* _WORK INSTRUCTIONS_: An exact transcription of all the data is required; the pictures are to be left out.
== PROVIDED INFORMATION ==
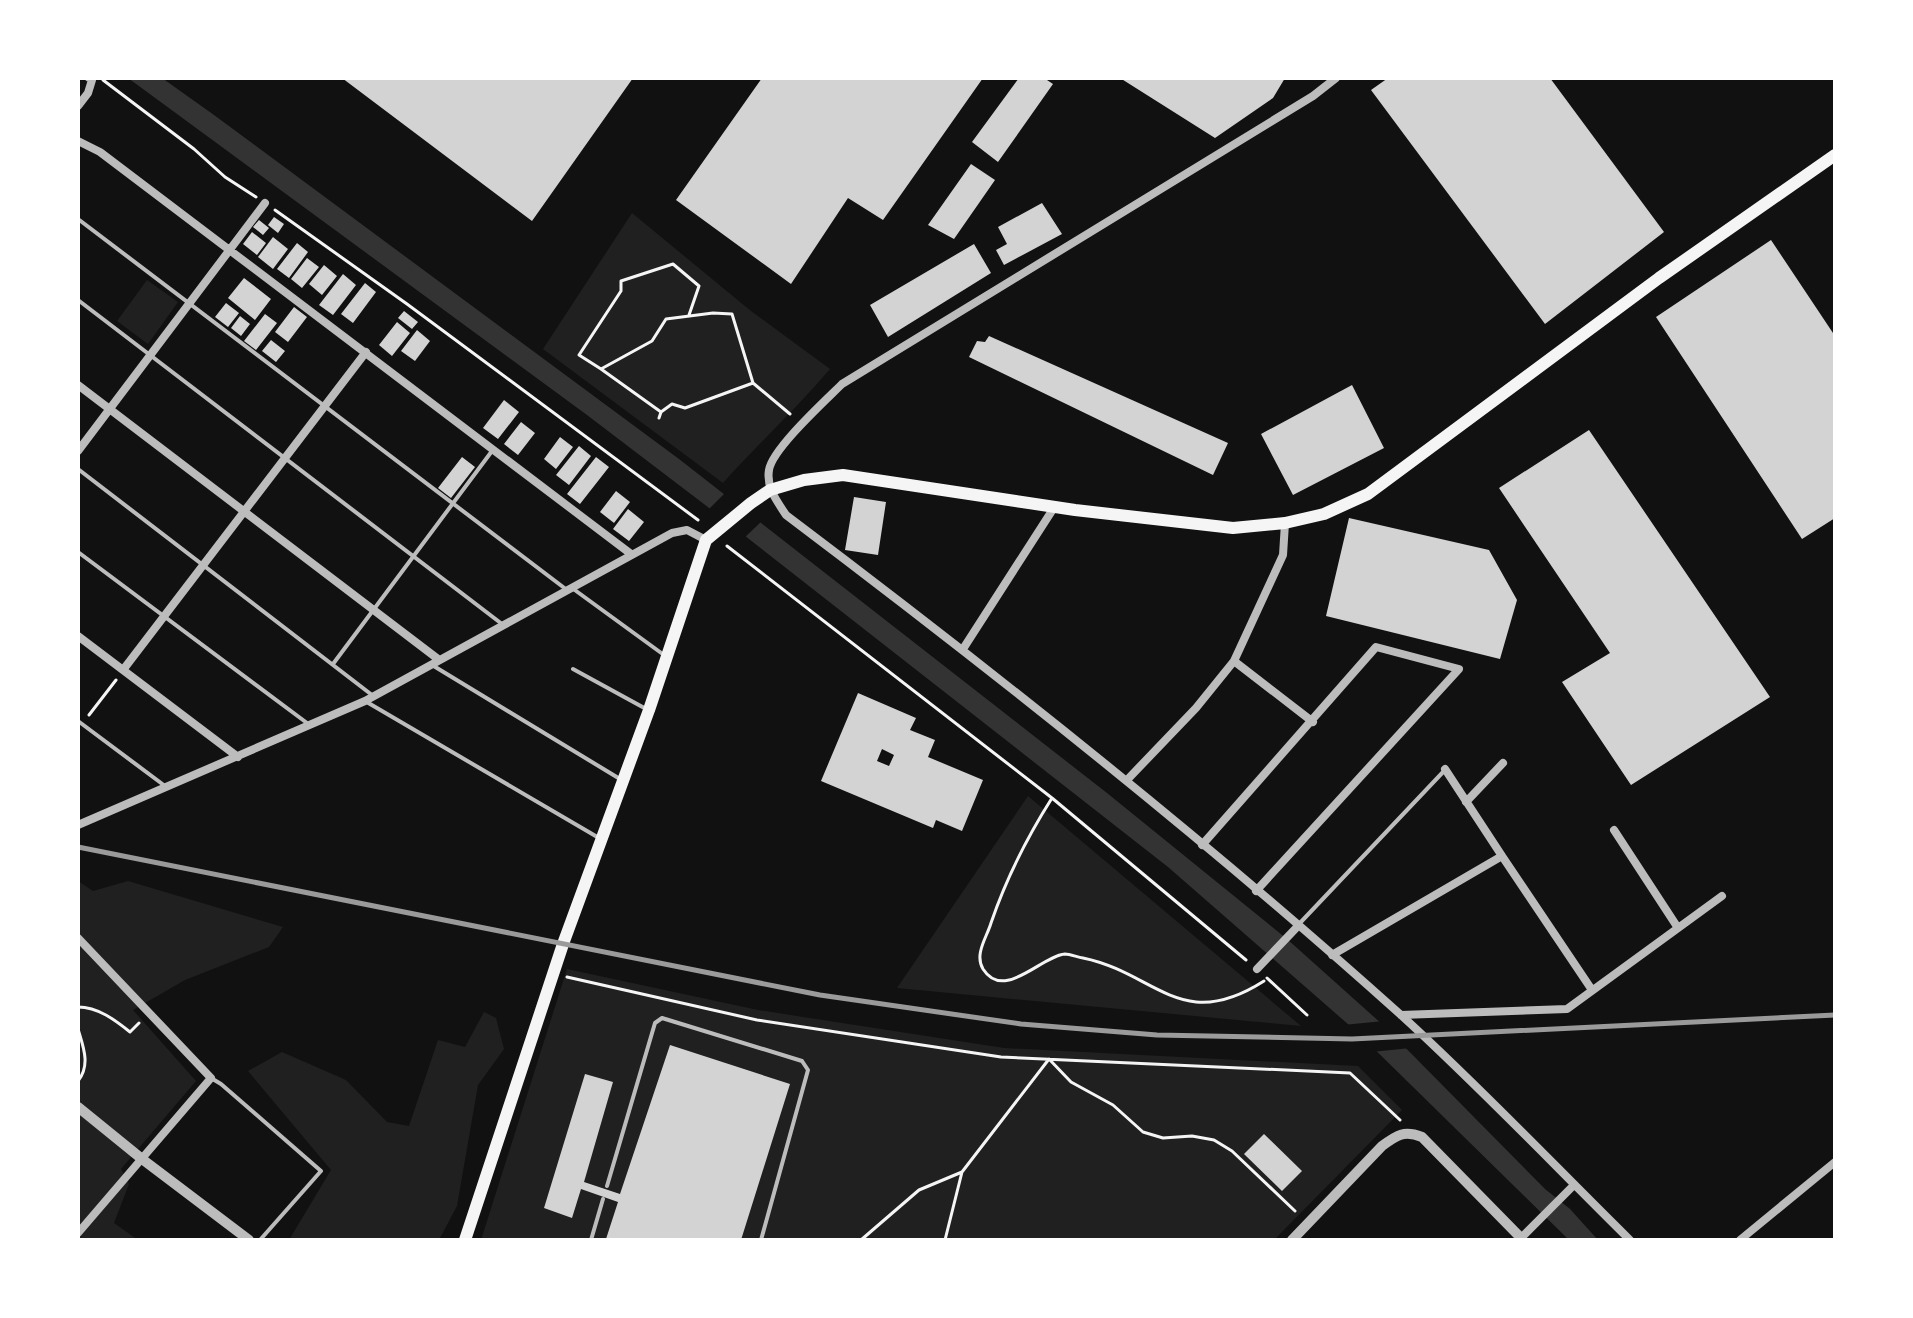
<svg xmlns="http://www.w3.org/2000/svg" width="1913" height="1318" viewBox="0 0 1913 1318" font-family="'DejaVu Sans',sans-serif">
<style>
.green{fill:#202020}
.water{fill:#333}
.pier{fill:#111}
.building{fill:#d3d3d3;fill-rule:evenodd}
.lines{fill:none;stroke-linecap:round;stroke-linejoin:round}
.path{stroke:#f5f5f5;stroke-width:3}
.service{stroke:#bcbcbc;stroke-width:4}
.minor{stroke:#bcbcbc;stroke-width:8}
.tertiary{stroke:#bcbcbc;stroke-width:10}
.secondary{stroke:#f5f5f5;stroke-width:12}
.rail{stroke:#9a9a9a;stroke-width:5}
</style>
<rect width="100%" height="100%" fill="#111"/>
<path class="green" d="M632,213L751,311L830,369C796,409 758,444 723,483L543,349Z
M147,280L178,302L148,344L117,321Z
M1028,796L1301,1026L897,988Z
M78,881L93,891L128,881L283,927L269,947L185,980L133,1010L196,1081L121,1169L129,1184L114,1223L138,1240H78Z
M567,969L758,1010L1004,1048L1358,1066L1402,1110L1274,1240H481Z
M484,1012L496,1018L504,1049L478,1085L457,1206L439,1240H289L331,1170L248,1071L282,1052L346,1080L387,1122L409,1126L438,1040L465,1047Z"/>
<path class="water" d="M128,78H162L214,115L679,459L1107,793L1287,939L1383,1025L1545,1189L1570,1209L1598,1240H1569L1357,1032L1168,867L717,514L587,415Z"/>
<path class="pier" d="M727,491L763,520L743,539L707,511Z
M1384,1021L1411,1048L1371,1052L1343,1025Z"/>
<path class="building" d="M342,78H633L532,221Z
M762,78H983L883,220L848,198L791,284L676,200Z
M1019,78H1044L1053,84L998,162L972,142Z
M1120,78H1285L1273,98L1215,138Z
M1388,78H1550L1664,232L1545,324L1371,90Z
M971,164L995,180L954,239L928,225Z
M1042,203L1062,234L1004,265L996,250L1007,244L998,227Z
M274,217L284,224L278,233L268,225Z
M259,220L269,228L263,235L253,227Z
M252,232L266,243L257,255L243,244Z
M273,237L288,249L273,269L258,257Z
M1771,240L1835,336V518L1802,539L1656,317Z
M297,243L308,252L289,278L277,269Z
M974,244L991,273L888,337L870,305Z
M307,258L319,267L302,288L291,279Z
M324,265L337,276L322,295L309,284Z
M343,274L356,285L333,315L319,305Z
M244,278L271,299L255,320L228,298Z
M365,283L376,292L353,323L341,314Z
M226,303L239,313L228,327L215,317Z
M294,307L307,317L288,342L275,332Z
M404,311L418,322L412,329L398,318Z
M265,314L277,323L256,350L244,341Z
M240,316L250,324L241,336L231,328Z
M397,322L410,333L392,356L379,345Z
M417,330L430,341L415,361L401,351Z
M989,336L1228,443L1213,475L969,357L977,341L985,342Z
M271,340L285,351L276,362L262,351Z
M1352,385L1384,448L1293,495L1261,434Z
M504,400L519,412L498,439L483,428Z
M521,422L535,433L518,455L504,444Z
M1589,430L1770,697L1631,785L1562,682L1610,653L1499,488Z
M560,437L573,447L556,469L544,459Z
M579,446L591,456L569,485L556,475Z
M462,457L475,467L451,498L438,488Z
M596,457L609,467L580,504L567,494Z
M616,491L630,502L614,523L600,512Z
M854,497L886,502L878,555L845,550Z
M628,509L644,522L629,541L613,529Z
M1349,518L1489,550L1517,600L1500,659L1326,616Z
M858,693L916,718L910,730L935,740L928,757L983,780L962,831L936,820L933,828L821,781ZM882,749L894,755L889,766L877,761Z
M670,1045L790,1084L741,1240H609L606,1239L618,1202L581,1189L572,1218L544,1208L585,1074L613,1082L584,1182L620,1194Z
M1264,1134L1302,1171L1282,1191L1244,1154Z"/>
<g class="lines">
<path class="path" d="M103,80L194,149L225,177L256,197
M275,210L407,304L698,520
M601,369L579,355L621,291V281L673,264L699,286L689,315
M661,412L601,369L652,341L666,319L713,313L732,314L753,383
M659,418L661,412L672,404L685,408L753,383L790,414
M727,546L1052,798L1246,960
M89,715L116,680
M1052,798C1026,839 1007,876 991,923C987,937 974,954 983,969C1004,1002 1041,956 1065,954C1070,954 1077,957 1083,958C1156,973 1181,1034 1264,981
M567,977L757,1020L1001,1057L1350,1073L1400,1120
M1267,978L1307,1015
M78,1007C98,1007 115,1020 130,1032L139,1023
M78,1029C83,1046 91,1065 78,1081
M861,1240L919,1190L962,1172
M945,1240L962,1172L1049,1059L1071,1082L1113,1105L1143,1132L1163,1138L1192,1136L1214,1140L1232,1151L1295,1211"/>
<path class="service" d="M78,219L567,590
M78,300L502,624
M78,469L372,695
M78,552L307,723
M572,588L664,655
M333,664L492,451
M432,665L620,779
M573,669L648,710
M365,701L599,838
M78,721L165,786
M1299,924L1444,771
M211,1078L221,1084L321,1171L260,1240
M607,1186L655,1023L662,1018L802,1061L808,1070L761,1240
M591,1240L603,1199"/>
<path class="minor" d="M1336,78L1313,96L842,384C826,400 772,449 769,470C766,488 777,501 786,515C997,674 1204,838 1401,1015C1480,1087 1554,1165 1630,1240
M78,106L88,93L92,80L89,78
M78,141L100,152L631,554
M78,385L438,659
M78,451L265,203
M78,636L238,757
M963,649L1055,506
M1234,661L1313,722
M123,670L366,352
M1445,769L1502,856
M1127,780L1196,708L1234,661L1283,555L1285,523
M1466,802L1503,763
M78,825L365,701L672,533L687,530L706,540
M1614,830L1678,928
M1202,845L1376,647L1459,669L1256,891
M78,938L211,1078L78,1233
M1332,955L1502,856L1592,990
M1257,969L1298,926
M1401,1015L1567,1009L1722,896
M1523,1240L1521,1238L1574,1185
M1740,1240L1835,1162"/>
<path class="tertiary" d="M78,1107L142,1159L249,1240
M1292,1240L1382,1146C1397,1135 1404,1130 1422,1137L1521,1238"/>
<path class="secondary" d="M465,1240L563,944L649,710L706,540L751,503L770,490L804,480L843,475L1075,510L1233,528L1285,523L1324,514L1368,494L1659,278L1835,155"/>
<path class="rail" d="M78,847L820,995L1021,1024L1157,1035L1352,1039L1835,1015"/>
</g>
<rect width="1913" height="1318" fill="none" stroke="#ffffff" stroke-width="160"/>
</svg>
===
* _SOLUTION_:
<svg xmlns="http://www.w3.org/2000/svg" width="1913" height="1318" viewBox="0 0 1913 1318" font-family="'DejaVu Sans',sans-serif">
<style>
.green{fill:#202020}
.water{fill:#333}
.pier{fill:#111}
.building{fill:#d3d3d3;fill-rule:evenodd}
.lines{fill:none;stroke-linecap:round;stroke-linejoin:round}
.path{stroke:#f5f5f5;stroke-width:3}
.service{stroke:#bcbcbc;stroke-width:4}
.minor{stroke:#bcbcbc;stroke-width:8}
.tertiary{stroke:#bcbcbc;stroke-width:10}
.secondary{stroke:#f5f5f5;stroke-width:12}
.rail{stroke:#9a9a9a;stroke-width:5}
</style>
<rect width="100%" height="100%" fill="#111"/>
<path class="green" d="M632,213L751,311L830,369C796,409 758,444 723,483L543,349Z
M147,280L178,302L148,344L117,321Z
M1028,796L1301,1026L897,988Z
M78,881L93,891L128,881L283,927L269,947L185,980L133,1010L196,1081L121,1169L129,1184L114,1223L138,1240H78Z
M567,969L758,1010L1004,1048L1358,1066L1402,1110L1274,1240H481Z
M484,1012L496,1018L504,1049L478,1085L457,1206L439,1240H289L331,1170L248,1071L282,1052L346,1080L387,1122L409,1126L438,1040L465,1047Z"/>
<path class="water" d="M128,78H162L214,115L679,459L1107,793L1287,939L1383,1025L1545,1189L1570,1209L1598,1240H1569L1357,1032L1168,867L717,514L587,415Z"/>
<path class="pier" d="M727,491L763,520L743,539L707,511Z
M1384,1021L1411,1048L1371,1052L1343,1025Z"/>
<path class="building" d="M342,78H633L532,221Z
M762,78H983L883,220L848,198L791,284L676,200Z
M1019,78H1044L1053,84L998,162L972,142Z
M1120,78H1285L1273,98L1215,138Z
M1388,78H1550L1664,232L1545,324L1371,90Z
M971,164L995,180L954,239L928,225Z
M1042,203L1062,234L1004,265L996,250L1007,244L998,227Z
M274,217L284,224L278,233L268,225Z
M259,220L269,228L263,235L253,227Z
M252,232L266,243L257,255L243,244Z
M273,237L288,249L273,269L258,257Z
M1771,240L1835,336V518L1802,539L1656,317Z
M297,243L308,252L289,278L277,269Z
M974,244L991,273L888,337L870,305Z
M307,258L319,267L302,288L291,279Z
M324,265L337,276L322,295L309,284Z
M343,274L356,285L333,315L319,305Z
M244,278L271,299L255,320L228,298Z
M365,283L376,292L353,323L341,314Z
M226,303L239,313L228,327L215,317Z
M294,307L307,317L288,342L275,332Z
M404,311L418,322L412,329L398,318Z
M265,314L277,323L256,350L244,341Z
M240,316L250,324L241,336L231,328Z
M397,322L410,333L392,356L379,345Z
M417,330L430,341L415,361L401,351Z
M989,336L1228,443L1213,475L969,357L977,341L985,342Z
M271,340L285,351L276,362L262,351Z
M1352,385L1384,448L1293,495L1261,434Z
M504,400L519,412L498,439L483,428Z
M521,422L535,433L518,455L504,444Z
M1589,430L1770,697L1631,785L1562,682L1610,653L1499,488Z
M560,437L573,447L556,469L544,459Z
M579,446L591,456L569,485L556,475Z
M462,457L475,467L451,498L438,488Z
M596,457L609,467L580,504L567,494Z
M616,491L630,502L614,523L600,512Z
M854,497L886,502L878,555L845,550Z
M628,509L644,522L629,541L613,529Z
M1349,518L1489,550L1517,600L1500,659L1326,616Z
M858,693L916,718L910,730L935,740L928,757L983,780L962,831L936,820L933,828L821,781ZM882,749L894,755L889,766L877,761Z
M670,1045L790,1084L741,1240H609L606,1239L618,1202L581,1189L572,1218L544,1208L585,1074L613,1082L584,1182L620,1194Z
M1264,1134L1302,1171L1282,1191L1244,1154Z"/>
<g class="lines">
<path class="path" d="M103,80L194,149L225,177L256,197
M275,210L407,304L698,520
M601,369L579,355L621,291V281L673,264L699,286L689,315
M661,412L601,369L652,341L666,319L713,313L732,314L753,383
M659,418L661,412L672,404L685,408L753,383L790,414
M727,546L1052,798L1246,960
M89,715L116,680
M1052,798C1026,839 1007,876 991,923C987,937 974,954 983,969C1004,1002 1041,956 1065,954C1070,954 1077,957 1083,958C1156,973 1181,1034 1264,981
M567,977L757,1020L1001,1057L1350,1073L1400,1120
M1267,978L1307,1015
M78,1007C98,1007 115,1020 130,1032L139,1023
M78,1029C83,1046 91,1065 78,1081
M861,1240L919,1190L962,1172
M945,1240L962,1172L1049,1059L1071,1082L1113,1105L1143,1132L1163,1138L1192,1136L1214,1140L1232,1151L1295,1211"/>
<path class="service" d="M78,219L567,590
M78,300L502,624
M78,469L372,695
M78,552L307,723
M572,588L664,655
M333,664L492,451
M432,665L620,779
M573,669L648,710
M365,701L599,838
M78,721L165,786
M1299,924L1444,771
M211,1078L221,1084L321,1171L260,1240
M607,1186L655,1023L662,1018L802,1061L808,1070L761,1240
M591,1240L603,1199"/>
<path class="minor" d="M1336,78L1313,96L842,384C826,400 772,449 769,470C766,488 777,501 786,515C997,674 1204,838 1401,1015C1480,1087 1554,1165 1630,1240
M78,106L88,93L92,80L89,78
M78,141L100,152L631,554
M78,385L438,659
M78,451L265,203
M78,636L238,757
M963,649L1055,506
M1234,661L1313,722
M123,670L366,352
M1445,769L1502,856
M1127,780L1196,708L1234,661L1283,555L1285,523
M1466,802L1503,763
M78,825L365,701L672,533L687,530L706,540
M1614,830L1678,928
M1202,845L1376,647L1459,669L1256,891
M78,938L211,1078L78,1233
M1332,955L1502,856L1592,990
M1257,969L1298,926
M1401,1015L1567,1009L1722,896
M1523,1240L1521,1238L1574,1185
M1740,1240L1835,1162"/>
<path class="tertiary" d="M78,1107L142,1159L249,1240
M1292,1240L1382,1146C1397,1135 1404,1130 1422,1137L1521,1238"/>
<path class="secondary" d="M465,1240L563,944L649,710L706,540L751,503L770,490L804,480L843,475L1075,510L1233,528L1285,523L1324,514L1368,494L1659,278L1835,155"/>
<path class="rail" d="M78,847L820,995L1021,1024L1157,1035L1352,1039L1835,1015"/>
</g>
<rect width="1913" height="1318" fill="none" stroke="#ffffff" stroke-width="160"/>
</svg>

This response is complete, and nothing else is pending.